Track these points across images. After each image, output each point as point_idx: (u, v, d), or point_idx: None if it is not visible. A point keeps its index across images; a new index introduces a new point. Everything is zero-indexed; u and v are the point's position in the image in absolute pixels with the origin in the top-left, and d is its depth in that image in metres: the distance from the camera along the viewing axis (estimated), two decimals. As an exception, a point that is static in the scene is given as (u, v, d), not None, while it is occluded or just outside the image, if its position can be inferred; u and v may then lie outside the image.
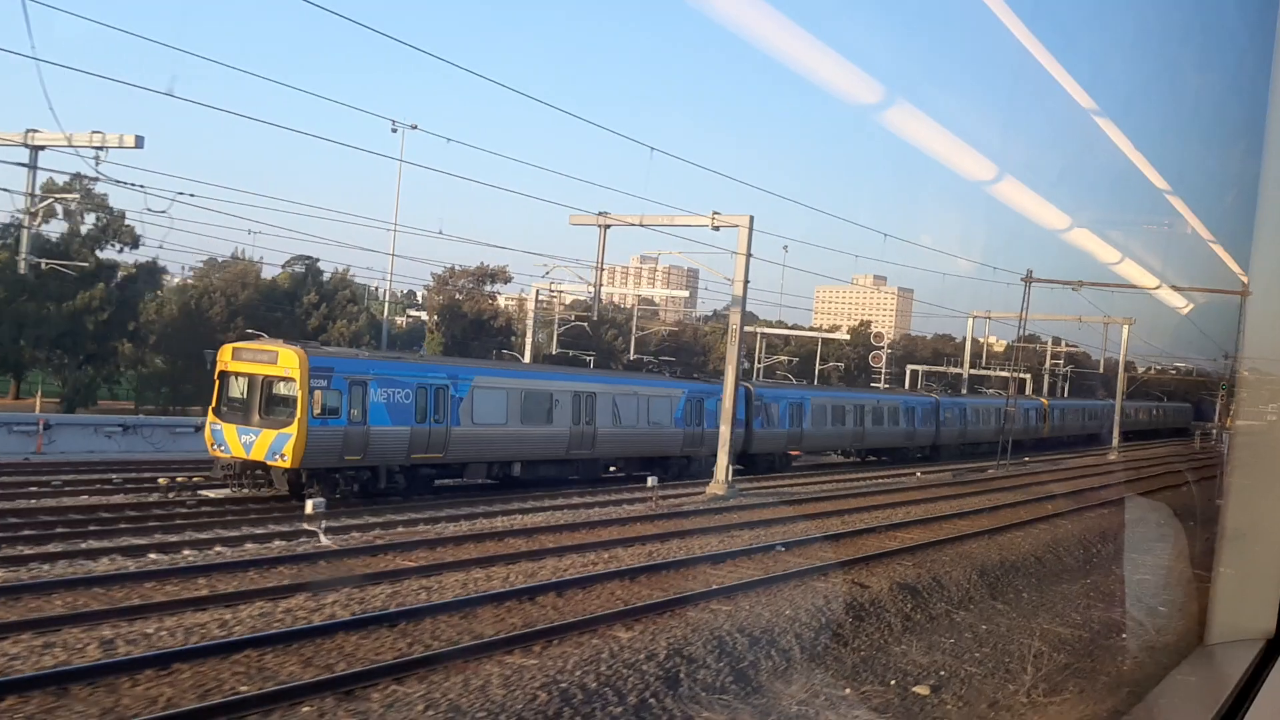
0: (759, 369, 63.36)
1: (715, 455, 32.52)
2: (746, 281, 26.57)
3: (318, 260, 56.33)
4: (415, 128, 35.30)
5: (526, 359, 45.77)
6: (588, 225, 28.51)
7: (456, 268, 65.58)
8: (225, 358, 21.98)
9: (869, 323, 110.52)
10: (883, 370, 58.06)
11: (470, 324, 63.18)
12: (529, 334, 47.94)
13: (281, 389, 21.01)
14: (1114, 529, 26.07)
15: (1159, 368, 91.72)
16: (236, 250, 56.91)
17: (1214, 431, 52.81)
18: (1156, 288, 32.52)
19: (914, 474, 37.06)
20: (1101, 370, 69.76)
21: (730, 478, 26.47)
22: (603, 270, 28.54)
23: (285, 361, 20.90)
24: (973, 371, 67.68)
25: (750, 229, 26.35)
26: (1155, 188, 12.16)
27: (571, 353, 50.53)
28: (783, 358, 64.35)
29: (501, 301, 64.29)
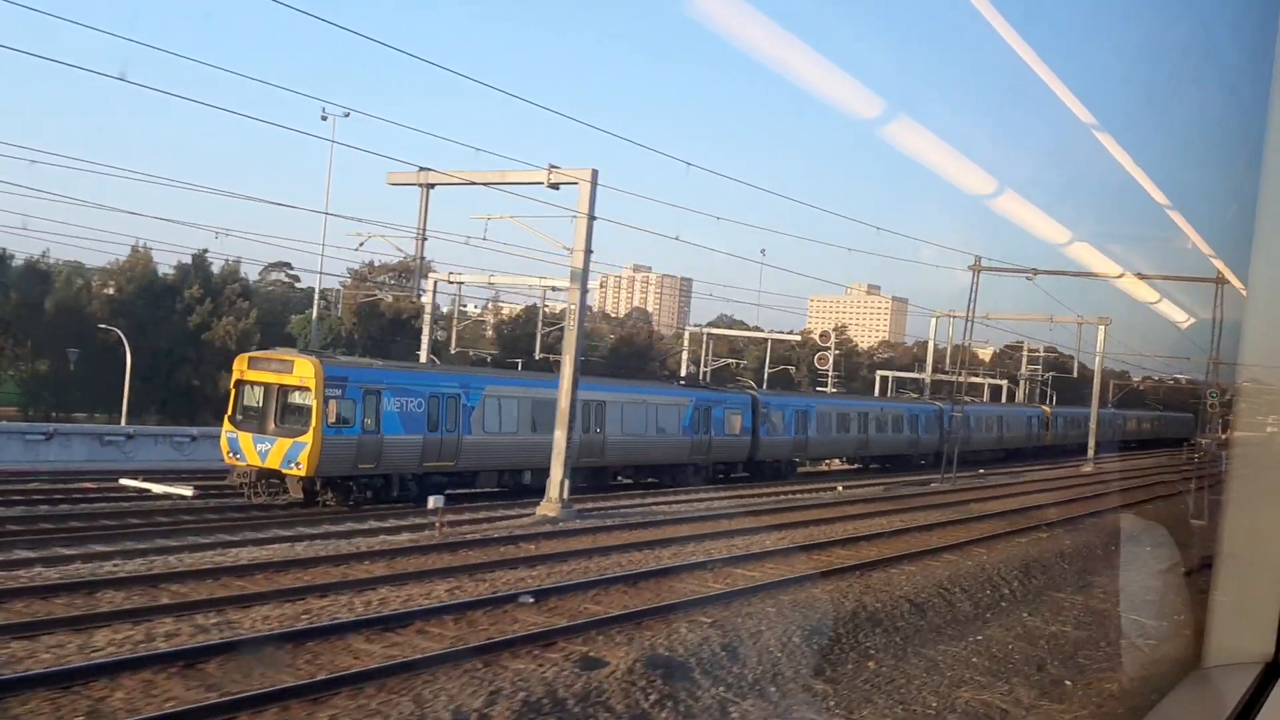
0: (705, 372, 58.63)
1: (724, 463, 33.24)
2: (589, 251, 21.36)
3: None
4: (348, 114, 30.96)
5: (423, 359, 40.82)
6: (408, 185, 23.42)
7: (376, 263, 60.71)
8: (241, 367, 22.41)
9: (845, 327, 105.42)
10: (829, 373, 52.77)
11: (389, 323, 58.15)
12: (425, 332, 42.79)
13: (297, 398, 21.23)
14: (1046, 558, 20.86)
15: (1159, 377, 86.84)
16: (137, 244, 51.86)
17: (1201, 444, 48.17)
18: (1157, 301, 33.78)
19: (835, 488, 31.91)
20: (1075, 375, 64.72)
21: (566, 495, 21.21)
22: (424, 240, 23.31)
23: (301, 371, 21.17)
24: (939, 377, 64.93)
25: (594, 184, 21.20)
26: (1155, 202, 12.22)
27: (472, 352, 45.34)
28: (731, 361, 59.18)
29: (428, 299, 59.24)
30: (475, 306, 68.17)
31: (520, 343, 58.43)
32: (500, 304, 70.42)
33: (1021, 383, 70.73)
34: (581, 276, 21.32)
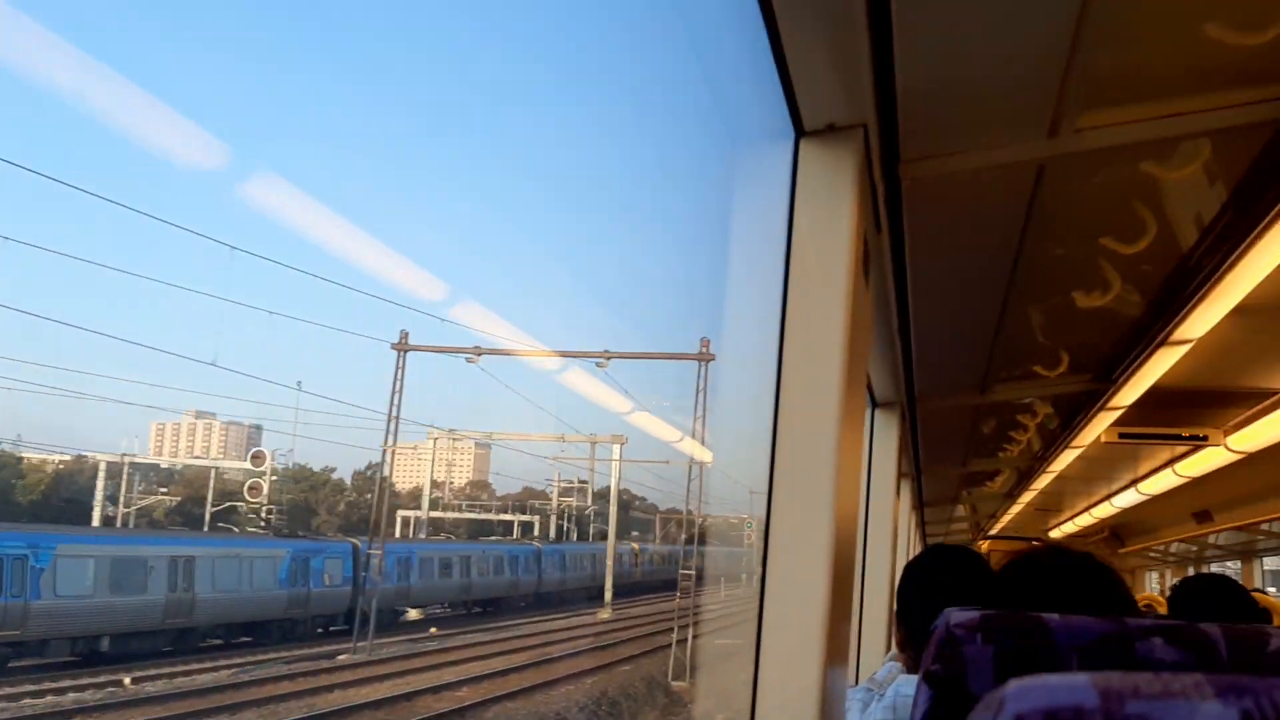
0: (128, 512, 45.19)
1: (324, 615, 32.39)
2: None
3: None
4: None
5: None
6: None
7: None
8: None
9: (376, 464, 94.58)
10: (261, 507, 41.49)
11: None
12: None
13: None
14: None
15: (725, 516, 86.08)
16: None
17: (684, 585, 43.87)
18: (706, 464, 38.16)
19: (124, 681, 19.98)
20: (642, 508, 59.43)
21: None
22: None
23: None
24: (437, 515, 61.19)
25: None
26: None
27: None
28: (165, 496, 45.89)
29: None
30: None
31: None
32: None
33: (552, 517, 63.59)
34: None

* Activity
Aside from the pictures, copy all of the entries exactly.

* Task answer
Track these points across images. After each image, output each point as point_idx: (u, v, d), or point_idx: None if it is not visible. A point keeps its index across images; a new index introduces a new point. Everything is zero-indexed; u and v are the point's position in the image in absolute pixels with the origin in the top-left, and d is its depth in that image in metres: the distance from the camera along the viewing axis (estimated), two decimals. As an exception, a point that is static in the scene is given as (u, v, d), not None, while it is occluded or just outside the image, if its position can be inferred; u and v may then lie outside the image.
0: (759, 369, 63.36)
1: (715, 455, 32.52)
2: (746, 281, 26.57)
3: (318, 260, 56.33)
4: (415, 128, 35.30)
5: (526, 359, 45.77)
6: (588, 225, 28.51)
7: (456, 268, 65.58)
8: (225, 358, 21.98)
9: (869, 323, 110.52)
10: (883, 370, 58.06)
11: (470, 324, 63.18)
12: (529, 334, 47.94)
13: (281, 389, 21.01)
14: (1114, 529, 26.07)
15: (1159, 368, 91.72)
16: (236, 250, 56.91)
17: (1214, 431, 52.81)
18: (1156, 288, 32.52)
19: (914, 474, 37.06)
20: (1101, 370, 69.76)
21: (730, 478, 26.47)
22: (603, 270, 28.54)
23: (285, 361, 20.90)
24: (973, 371, 67.68)
25: (750, 229, 26.35)
26: (1155, 188, 12.16)
27: (571, 353, 50.53)
28: (783, 358, 64.35)
29: (501, 301, 64.29)
0: (705, 372, 58.63)
1: (724, 463, 33.24)
2: (589, 251, 21.36)
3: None
4: (348, 114, 30.96)
5: (423, 359, 40.82)
6: (408, 185, 23.42)
7: (376, 263, 60.71)
8: (241, 367, 22.41)
9: (845, 327, 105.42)
10: (829, 373, 52.77)
11: (389, 323, 58.15)
12: (425, 332, 42.79)
13: (297, 398, 21.23)
14: (1046, 558, 20.86)
15: (1159, 377, 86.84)
16: (137, 244, 51.86)
17: (1201, 444, 48.17)
18: (1157, 301, 33.78)
19: (835, 488, 31.91)
20: (1075, 375, 64.72)
21: (566, 495, 21.21)
22: (424, 240, 23.31)
23: (301, 371, 21.17)
24: (939, 377, 64.93)
25: (594, 184, 21.20)
26: (1155, 202, 12.22)
27: (472, 352, 45.34)
28: (731, 361, 59.18)
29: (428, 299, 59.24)
30: (475, 306, 68.17)
31: (520, 343, 58.43)
32: (500, 304, 70.42)
33: (1021, 383, 70.73)
34: (581, 276, 21.32)
0: (128, 512, 45.19)
1: (324, 615, 32.39)
2: None
3: None
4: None
5: None
6: None
7: None
8: None
9: (376, 464, 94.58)
10: (261, 507, 41.49)
11: None
12: None
13: None
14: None
15: (725, 516, 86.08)
16: None
17: (684, 585, 43.87)
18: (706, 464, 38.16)
19: (124, 681, 19.98)
20: (642, 508, 59.43)
21: None
22: None
23: None
24: (437, 515, 61.19)
25: None
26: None
27: None
28: (165, 496, 45.89)
29: None
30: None
31: None
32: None
33: (552, 517, 63.59)
34: None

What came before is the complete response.